Alternatively, the thermoplastic rubber may be used as a solution, and the particles may be mixed using a stirrer.

The thermoplastic rubber composition obtained above can be molded into a film using, for example, an extruder or a calendar molding machine. *It is also possible to obtain a film by applying a rubber solution mixed with the particles to a release paper, drying it, and then peeling off the release paper.

In the present invention, a rubberized fabric is obtained by HL-rolling the thermoplastic rubber composition of the present invention in the form of a film on a base fabric such as a woven fabric, a nonwoven fabric, or a non-woven fabric. This a-rolling is carried out using an extruder, a calender, coating with a rubber solution, or the like. When spreading with an extruder or calendar, it is preferable to apply an adhesive to the base fabric in advance to increase the adhesion between the base fabric and the rubber.The fiber material that makes up the base fabric may be nylon, polyester, cotton, etc. The rubberized fabric can be either long fibers or short fibers of organic fibers or inorganic fibers such as glass fibers.The rubberized fabric is made of thermoplastic rubber on only one side of the base fabric. A on both sides of the L-spread or base fabric! The base fabric may be made of a plurality of layers.

In the present invention, the above film or rubberized cloth is heat-pressed,
Although it is possible to form a gas chamber by heating and fusing using means such as a hot roller, hot air roller, or ultrasonic waves, the best method is generally a high-frequency bonding process called Welgoo process. be.

In the present invention, the air chamber body obtained above can be used to create marine lifesaving supplies and air floating bodies. Examples of the former include floating rings, boats, rafts, jackets, etc. used when a ship or aircraft is in distress, and examples of the latter include airships, atto balloons, etc.
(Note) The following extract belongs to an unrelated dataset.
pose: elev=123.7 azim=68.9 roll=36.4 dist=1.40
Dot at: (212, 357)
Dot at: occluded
Next, using life jackets as an example, there are solid inflatable life jackets filled with buoyancy material such as kapok, but inflatable life jackets filled with gas to provide buoyancy are now more commonly used. @Sofms Convention (safety of 1)
Ife at 5ea) specifies that life jackets used on ships must be inflated with carbon dioxide gas, and the buoyancy loss rate of such jackets after 24 hours while floating on water must be 5% or less. It is stipulated that Charcoal gas has the property of permeating molecular membranes very well in gases, and it was extremely difficult to achieve the required quality of buoyancy reduction rate of 5% or less6. Through experiments, it was found that the present invention can achieve the object.

In the present invention, it has not yet been logically investigated why the gas permeability is lowered by the addition of particles, and the effect has been clearly demonstrated even when the amount added is as small as 2 parts. What was shown came as a complete surprise to the present inventors. If it is considered that the result is simply that the flat particles overlap in a layered manner, it becomes impossible to explain the experimental result that gas permeability increases when the amount added is 40 parts by weight or more. In any case, the present invention makes it possible to provide an extremely excellent product that can save human lives, and thus greatly contributes to the development of industry.

(Example) A detailed explanation will be given below with reference to examples.

Example 1 100 parts of thermoplastic Polyurecne (Royalsen R-380, manufactured by Nippon Elastolan) and mica particles (Sujirite Mica AOOW, manufactured by Kuraray, weight average particle diameter 30μ)
, 7 spectral ratio 40) and 20 parts of the mixture was molded into a 0.305 m+thick film using an extruder.

The inner bag of the life jacket is made from this film by Welgoo processing, and the inner bag is placed in an outer cover sewn with plain woven cloth to form the life jacket.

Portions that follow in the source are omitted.